##### DATA FOR THIS TASK

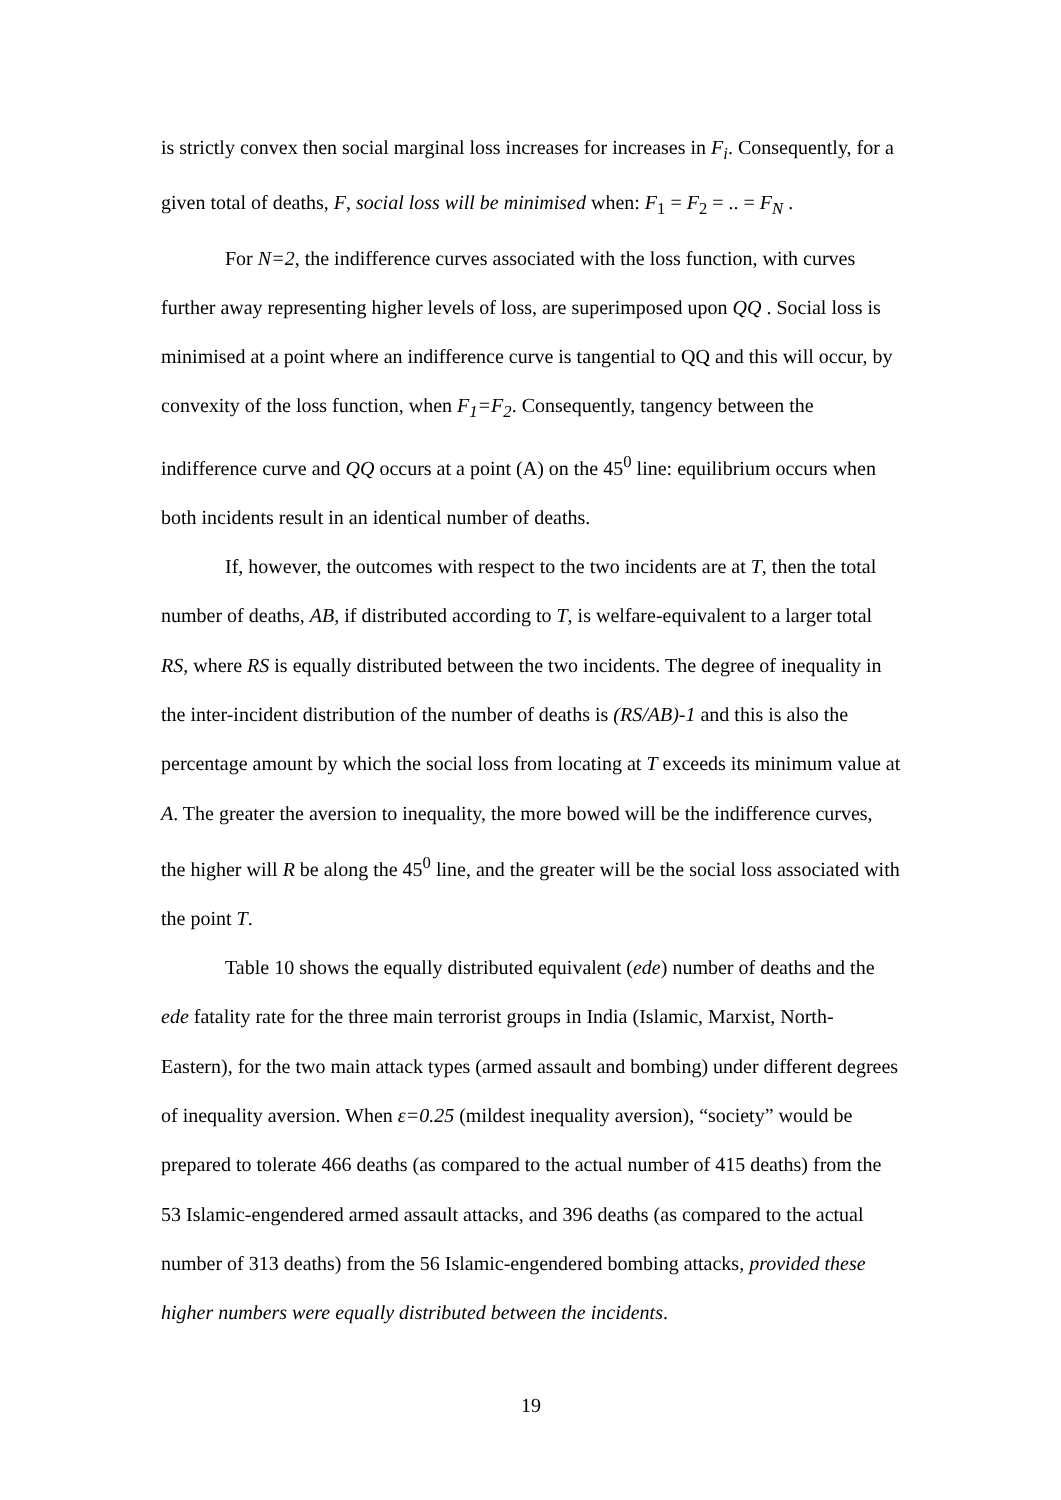is strictly convex then social marginal loss increases for increases in F<sub>i</sub>. Consequently, for a given total of deaths, F, social loss will be minimised when: F<sub>1</sub> = F<sub>2</sub> = .. = F<sub>N</sub> .
For N=2, the indifference curves associated with the loss function, with curves further away representing higher levels of loss, are superimposed upon QQ . Social loss is minimised at a point where an indifference curve is tangential to QQ and this will occur, by convexity of the loss function, when F<sub>1</sub>=F<sub>2</sub>. Consequently, tangency between the indifference curve and QQ occurs at a point (A) on the 45<sup>0</sup> line: equilibrium occurs when both incidents result in an identical number of deaths.
If, however, the outcomes with respect to the two incidents are at T, then the total number of deaths, AB, if distributed according to T, is welfare-equivalent to a larger total RS, where RS is equally distributed between the two incidents. The degree of inequality in the inter-incident distribution of the number of deaths is (RS/AB)-1 and this is also the percentage amount by which the social loss from locating at T exceeds its minimum value at A. The greater the aversion to inequality, the more bowed will be the indifference curves, the higher will R be along the 45<sup>0</sup> line, and the greater will be the social loss associated with the point T.
Table 10 shows the equally distributed equivalent (ede) number of deaths and the ede fatality rate for the three main terrorist groups in India (Islamic, Marxist, North-Eastern), for the two main attack types (armed assault and bombing) under different degrees of inequality aversion. When ε=0.25 (mildest inequality aversion), “society” would be prepared to tolerate 466 deaths (as compared to the actual number of 415 deaths) from the 53 Islamic-engendered armed assault attacks, and 396 deaths (as compared to the actual number of 313 deaths) from the 56 Islamic-engendered bombing attacks, provided these higher numbers were equally distributed between the incidents.
19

##########

- [WORK TASK] Retype the entries above exactly, starting at their first line and ending with the line that holds "For N=2, the"; pictures stay out.

- [EXERCISE RESULT]
is strictly convex then social marginal loss increases for increases in F<sub>i</sub>. Consequently, for a given total of deaths, F, social loss will be minimised when: F<sub>1</sub> = F<sub>2</sub> = .. = F<sub>N</sub> .
For N=2, the indifference curves associated with the loss function, with curves further away representing higher levels of loss, are superimposed upon QQ . Social loss is minimised at a point where an indifference curve is tangential to QQ and this will occur, by convexity of the loss function, when F<sub>1</sub>=F<sub>2</sub>. Consequently, tangency between the indifference curve and QQ occurs at a point (A) on the 45<sup>0</sup> line: equilibrium occurs when both incidents result in an identical number of deaths.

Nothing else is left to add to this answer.